RECORD EXCERPTS:
□ □ □ □

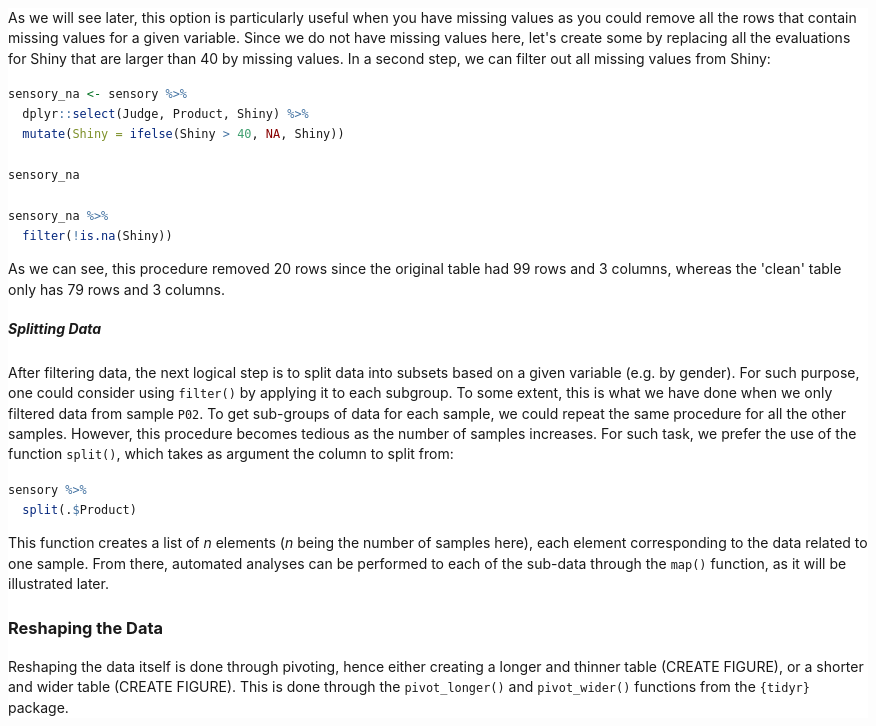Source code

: As we will see later, this option is particularly useful when you have missing values as you could remove all the rows that contain missing values for a given variable. Since we do not have missing values here, let's create some by replacing all the evaluations for Shiny that are larger than 40 by missing values. In a second step, we can filter out all missing values from Shiny:




```r
sensory_na <- sensory %>% 
  dplyr::select(Judge, Product, Shiny) %>% 
  mutate(Shiny = ifelse(Shiny > 40, NA, Shiny))

sensory_na

sensory_na %>% 
  filter(!is.na(Shiny))
```


As we can see, this procedure removed 20 rows since the original table had 99 rows and 3 columns, whereas the 'clean' table only has 79 rows and 3 columns.


##### Splitting Data


After filtering data, the next logical step is to split data into subsets based on a given variable (e.g. by gender). For such purpose, one could consider using `filter()` by applying it to each subgroup. To some extent, this is what we have done when we only filtered data from sample `P02`. To get sub-groups of data for each sample, we could repeat the same procedure for all the other samples. However, this procedure becomes tedious as the number of samples increases. 
For such task, we prefer the use of the function `split()`, which takes as argument the column to split from:



```r
sensory %>% 
  split(.$Product)
```


This function creates a list of *n* elements (*n* being the number of samples here), each element corresponding to the data related to one sample. 
From there, automated analyses can be performed to each of the sub-data through the `map()` function, as it will be illustrated later. 


### Reshaping the Data


Reshaping the data itself is done through pivoting, hence either creating a longer and thinner table (CREATE FIGURE), or a shorter and wider table (CREATE FIGURE). This is done through the `pivot_longer()` and `pivot_wider()` functions from the `{tidyr}` package.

□ □ □ □

ACTIVITY: For the listing shown above, count the lines that contain the word "Product" and supply only the result.

PROBLEM SOLUTION: 2